Elizabeth Birnbaum resigned "effective immediately" from the U.S. Minerals Management Service, the Interior Department agency that has been faulted for lax oversight in the wake of the mammoth spill, the government source said. It was not immediately known whether Birnbaum, who had been slated to testify on Capitol Hill today, had resigned of her own volition or been forced out.
What was clear was that the magnitude of the spill resulting from the explosion of a BP oil rig continues to grow, with potentially disastrous consequences.
U.S. Geological Survey Director Dr. Marcia McNutt said at a news conference Thursday that two teams of scientists, using different methods, have preliminarily determined that between 17 and 39 million gallons of oil have gushed into the ocean so far.
Desperate to stop the flow, BP engineers on Thursday launched an effort known as "top kill," pumping mud into the damaged blowout preventer in an effort to plug the leak.
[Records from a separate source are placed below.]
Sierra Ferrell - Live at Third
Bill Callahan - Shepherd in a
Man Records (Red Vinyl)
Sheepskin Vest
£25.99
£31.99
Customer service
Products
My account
The hazardous-but-high-reward maneuver comes five weeks into the oil spill crisis amid an intensifying atmosphere of political recrimination that has spread from the Gulf Coast to the White House and Congress.
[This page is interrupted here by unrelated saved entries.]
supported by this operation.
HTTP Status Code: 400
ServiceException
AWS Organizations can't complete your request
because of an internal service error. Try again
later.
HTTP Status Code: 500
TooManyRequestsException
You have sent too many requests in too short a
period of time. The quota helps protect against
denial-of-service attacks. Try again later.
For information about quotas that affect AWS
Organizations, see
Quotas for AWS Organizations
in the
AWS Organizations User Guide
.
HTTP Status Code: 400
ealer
Early bulletins on the maneuver were encouraging. "The top kill procedure is going as planned, and it is moving along as everyone had hoped," Coast Guard Adm. Thad Allen, who has been leading the government's effort to end the leak, told CNN Thursday morning.
BP officials said that they hoped to know if the well was dead by Thursday evening, and Coast Guard Rear Admiral Mary Landry, the federal on-scene coordinator, said she was encouraged but reluctant to express optimism "until I know for sure that we've secured the well and the leak has stopped."
The billowing plumes of effluent from cracks in the top of the riser pipe no longer look like oil and gas but have a distinctly muddy appearance. "What you've been observing out of the top of that riser is most likely mud. We can't fully confirm that because we can't sample it," BP Chief Operating Officer Doug Suttles said at a news conference Wednesday night.
"It is a little like arm wrestling," BP managing director Bob Dudley told ABC's "Good Morning America," adding that the effort could last until Friday morning. "It is quite a titanic struggle of forces, and it's going to go slow."
On another front in the battle against the oil spill, the Coast Guard pulled 125 fishing vessels off the water in Breton Sound after fishermen who had been hired by BP to clean up the slick complained of nausea and chest pains, the Associated Press reported. This is the latest in a series of reports in recent weeks of fishermen feeling sick while trying to skim the oil.
President Obama, in a news conference Thursday, will outline tougher rules and regulations of the oil drilling industry and suspend exploratory drilling in the Arctic until at least next year, according to an administration official who spoke on condition of anonymity because the announcement had not been made. This will delay a controversial drilling effort by Shell this summer in the seas off northern Alaska. The moves come after a 30-day review of oil drilling that Obama ordered when the crisis began.